● **HOW TO COMPLETE THIS TASK**: Where the listing below has a line with "de Santiago Apóstol, patrono de E", write out exactly that line and every line after it, stopping after the line with "設計と意思決定支援へ再配分する。 AI".

═══ GIVEN RECORDS

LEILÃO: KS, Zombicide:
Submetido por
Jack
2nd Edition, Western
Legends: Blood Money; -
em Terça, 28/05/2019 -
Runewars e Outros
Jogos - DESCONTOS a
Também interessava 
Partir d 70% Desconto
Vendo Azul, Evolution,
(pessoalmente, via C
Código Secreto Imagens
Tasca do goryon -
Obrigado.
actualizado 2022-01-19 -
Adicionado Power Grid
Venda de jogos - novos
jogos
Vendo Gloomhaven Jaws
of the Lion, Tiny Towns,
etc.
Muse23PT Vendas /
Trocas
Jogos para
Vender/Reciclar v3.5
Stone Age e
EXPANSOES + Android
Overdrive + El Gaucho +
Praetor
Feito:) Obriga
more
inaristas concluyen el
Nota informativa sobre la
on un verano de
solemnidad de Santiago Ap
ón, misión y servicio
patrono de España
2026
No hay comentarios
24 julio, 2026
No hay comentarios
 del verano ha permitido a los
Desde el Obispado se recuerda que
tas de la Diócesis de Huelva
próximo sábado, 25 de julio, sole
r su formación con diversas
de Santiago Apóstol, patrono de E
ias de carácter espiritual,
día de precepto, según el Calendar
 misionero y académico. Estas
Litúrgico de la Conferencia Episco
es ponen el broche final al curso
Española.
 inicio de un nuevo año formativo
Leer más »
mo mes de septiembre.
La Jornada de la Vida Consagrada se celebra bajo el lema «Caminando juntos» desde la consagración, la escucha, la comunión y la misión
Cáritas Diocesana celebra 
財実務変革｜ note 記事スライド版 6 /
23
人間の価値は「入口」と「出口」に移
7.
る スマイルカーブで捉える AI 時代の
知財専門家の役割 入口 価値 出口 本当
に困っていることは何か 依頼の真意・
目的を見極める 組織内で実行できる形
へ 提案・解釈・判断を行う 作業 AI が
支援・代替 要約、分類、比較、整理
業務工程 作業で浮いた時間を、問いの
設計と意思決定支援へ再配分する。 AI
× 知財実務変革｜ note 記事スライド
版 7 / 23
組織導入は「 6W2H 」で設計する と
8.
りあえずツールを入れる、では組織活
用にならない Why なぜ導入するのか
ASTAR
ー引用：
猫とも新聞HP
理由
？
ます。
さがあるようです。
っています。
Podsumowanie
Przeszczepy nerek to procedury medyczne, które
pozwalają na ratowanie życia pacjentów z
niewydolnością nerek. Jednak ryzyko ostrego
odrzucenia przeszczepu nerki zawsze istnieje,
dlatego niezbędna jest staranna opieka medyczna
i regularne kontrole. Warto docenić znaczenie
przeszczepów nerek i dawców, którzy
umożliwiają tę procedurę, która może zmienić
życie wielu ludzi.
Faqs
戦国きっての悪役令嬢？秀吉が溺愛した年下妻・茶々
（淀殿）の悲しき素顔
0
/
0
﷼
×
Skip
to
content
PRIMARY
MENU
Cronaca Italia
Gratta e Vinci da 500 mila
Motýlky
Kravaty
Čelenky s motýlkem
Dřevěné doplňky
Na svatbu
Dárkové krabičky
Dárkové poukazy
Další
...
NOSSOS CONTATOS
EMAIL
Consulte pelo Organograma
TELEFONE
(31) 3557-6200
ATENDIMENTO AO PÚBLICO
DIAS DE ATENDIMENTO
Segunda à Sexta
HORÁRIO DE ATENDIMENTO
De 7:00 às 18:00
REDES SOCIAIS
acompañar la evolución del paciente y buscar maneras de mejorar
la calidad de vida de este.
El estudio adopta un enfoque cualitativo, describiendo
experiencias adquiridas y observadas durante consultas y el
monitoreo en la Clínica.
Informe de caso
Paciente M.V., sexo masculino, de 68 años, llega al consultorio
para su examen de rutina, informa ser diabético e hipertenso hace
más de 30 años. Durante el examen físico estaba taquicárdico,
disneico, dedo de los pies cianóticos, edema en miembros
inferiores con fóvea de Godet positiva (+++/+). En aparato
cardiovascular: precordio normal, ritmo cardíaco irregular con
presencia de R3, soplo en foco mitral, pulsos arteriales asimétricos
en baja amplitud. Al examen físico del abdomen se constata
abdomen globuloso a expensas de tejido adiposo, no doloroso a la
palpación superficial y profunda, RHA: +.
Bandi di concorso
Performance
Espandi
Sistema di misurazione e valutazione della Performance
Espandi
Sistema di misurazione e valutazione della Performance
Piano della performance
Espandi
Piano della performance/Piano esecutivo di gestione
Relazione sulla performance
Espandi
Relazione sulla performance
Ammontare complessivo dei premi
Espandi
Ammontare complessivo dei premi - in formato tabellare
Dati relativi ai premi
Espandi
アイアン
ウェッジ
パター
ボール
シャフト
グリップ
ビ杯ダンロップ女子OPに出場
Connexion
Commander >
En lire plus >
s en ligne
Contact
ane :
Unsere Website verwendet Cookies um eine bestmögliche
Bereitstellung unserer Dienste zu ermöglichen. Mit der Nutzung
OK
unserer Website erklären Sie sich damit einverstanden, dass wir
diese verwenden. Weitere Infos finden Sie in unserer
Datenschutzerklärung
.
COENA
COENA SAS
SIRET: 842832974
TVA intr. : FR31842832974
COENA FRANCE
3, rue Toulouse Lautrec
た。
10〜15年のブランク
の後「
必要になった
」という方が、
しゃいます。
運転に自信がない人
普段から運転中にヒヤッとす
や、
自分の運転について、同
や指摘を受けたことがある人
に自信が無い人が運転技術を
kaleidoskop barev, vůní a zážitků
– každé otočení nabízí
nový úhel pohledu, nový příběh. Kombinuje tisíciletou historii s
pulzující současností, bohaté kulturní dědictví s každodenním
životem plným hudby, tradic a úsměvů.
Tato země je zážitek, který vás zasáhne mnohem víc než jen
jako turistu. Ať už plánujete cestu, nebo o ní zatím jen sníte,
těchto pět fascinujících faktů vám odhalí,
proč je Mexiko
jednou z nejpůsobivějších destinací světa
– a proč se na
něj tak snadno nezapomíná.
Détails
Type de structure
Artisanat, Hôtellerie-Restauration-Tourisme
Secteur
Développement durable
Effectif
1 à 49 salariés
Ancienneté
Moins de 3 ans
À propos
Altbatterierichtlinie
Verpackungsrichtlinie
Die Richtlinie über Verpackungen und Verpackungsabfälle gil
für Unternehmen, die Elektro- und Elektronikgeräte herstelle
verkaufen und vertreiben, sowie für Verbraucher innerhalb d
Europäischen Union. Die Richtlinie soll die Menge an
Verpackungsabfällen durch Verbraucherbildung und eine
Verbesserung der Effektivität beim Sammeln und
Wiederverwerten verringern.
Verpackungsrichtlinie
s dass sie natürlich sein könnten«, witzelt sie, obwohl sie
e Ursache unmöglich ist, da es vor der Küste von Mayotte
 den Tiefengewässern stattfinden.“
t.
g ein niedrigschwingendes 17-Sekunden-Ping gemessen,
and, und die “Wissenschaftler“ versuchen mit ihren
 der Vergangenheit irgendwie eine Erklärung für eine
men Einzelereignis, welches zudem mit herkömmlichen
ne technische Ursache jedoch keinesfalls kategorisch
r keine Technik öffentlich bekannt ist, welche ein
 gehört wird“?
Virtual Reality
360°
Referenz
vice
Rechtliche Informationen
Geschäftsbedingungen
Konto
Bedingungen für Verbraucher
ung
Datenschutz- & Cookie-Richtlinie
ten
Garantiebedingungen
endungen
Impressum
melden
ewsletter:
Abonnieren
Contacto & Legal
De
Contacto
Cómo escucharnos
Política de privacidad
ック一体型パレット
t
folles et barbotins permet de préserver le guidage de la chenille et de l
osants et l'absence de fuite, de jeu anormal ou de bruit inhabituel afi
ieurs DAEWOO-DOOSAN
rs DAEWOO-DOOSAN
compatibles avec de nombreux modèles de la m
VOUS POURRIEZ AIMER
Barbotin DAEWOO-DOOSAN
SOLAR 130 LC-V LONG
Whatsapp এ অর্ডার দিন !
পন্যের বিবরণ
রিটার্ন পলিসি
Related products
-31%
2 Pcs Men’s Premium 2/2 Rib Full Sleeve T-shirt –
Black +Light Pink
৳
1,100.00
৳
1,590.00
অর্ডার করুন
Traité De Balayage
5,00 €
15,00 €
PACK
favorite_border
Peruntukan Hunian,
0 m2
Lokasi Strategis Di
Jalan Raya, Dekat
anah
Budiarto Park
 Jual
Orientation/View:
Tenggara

══════

● **ANSWER BELOW**:
de Santiago Apóstol, patrono de E
ias de carácter espiritual,
día de precepto, según el Calendar
 misionero y académico. Estas
Litúrgico de la Conferencia Episco
es ponen el broche final al curso
Española.
 inicio de un nuevo año formativo
Leer más »
mo mes de septiembre.
La Jornada de la Vida Consagrada se celebra bajo el lema «Caminando juntos» desde la consagración, la escucha, la comunión y la misión
Cáritas Diocesana celebra 
財実務変革｜ note 記事スライド版 6 /
23
人間の価値は「入口」と「出口」に移
7.
る スマイルカーブで捉える AI 時代の
知財専門家の役割 入口 価値 出口 本当
に困っていることは何か 依頼の真意・
目的を見極める 組織内で実行できる形
へ 提案・解釈・判断を行う 作業 AI が
支援・代替 要約、分類、比較、整理
業務工程 作業で浮いた時間を、問いの
設計と意思決定支援へ再配分する。 AI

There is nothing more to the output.